Spiritualité

L'incinération : Une cérémonie particulière

Une fête religieuse spectaculaire

L’incinération (“Ngaben”, “Pelebon”) est la plus connue et la plus spectaculaire des fêtes religieuses à Bali. Ses origines sont hindoues, mais beaucoup d’éléments non-hindous rendent l’incinération balinaise très différente de celle pratiquée en Inde. Toute la communauté y participe, et de grandes sommes lui sont généralement consacrées. Elle n’est qu’une partie d’une longue succession de rites destinés à purifier de plus en plus les morts de toute tache physique et terrestre, afin de leur ouvrir définitivement le monde divin des ancêtres. Quand la purification est parfaite, ils deviennent des Dieux et perdent leur personnalité (cf “La définition de la personne à Bali”).

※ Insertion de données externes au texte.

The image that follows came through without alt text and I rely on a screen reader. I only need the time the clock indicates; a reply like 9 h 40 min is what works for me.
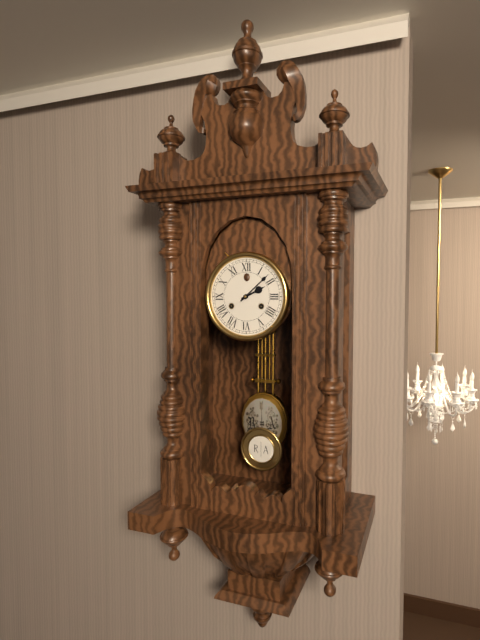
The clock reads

Différentes étapes à respecter

Plusieurs étapes peuvent être nécessaires. Le terme “Pitara” désigne les âmes de ceux qui ne sont pas encore incinérés, “Pitara” les âmes de ceux à qui l’incinération a conféré une purification partielle. En général, les morts sont enterrés aussitôt. Quand la cérémonie est décidée, tous les membres de la famille se réunissent, et l’on fait savoir aux âmes, soit au temple des morts, soit au cimetière, que l’on va organiser une incinération pour elles. Les morts sont alors déterrés, mais pas forcément pour être brûlés. Pour les morts déjà enterrés, on a souvent recours à des effigies que l’on incinère à leur place. Elles sont habitées par l’âme du mort, dont le corps est purifié à grand renfort d’eau bénite. La cérémonie d’incinération comporte trois jours de fêtes proprement dite. Le premier sert à purifier à fond le cadavre avec de l’eau bénite.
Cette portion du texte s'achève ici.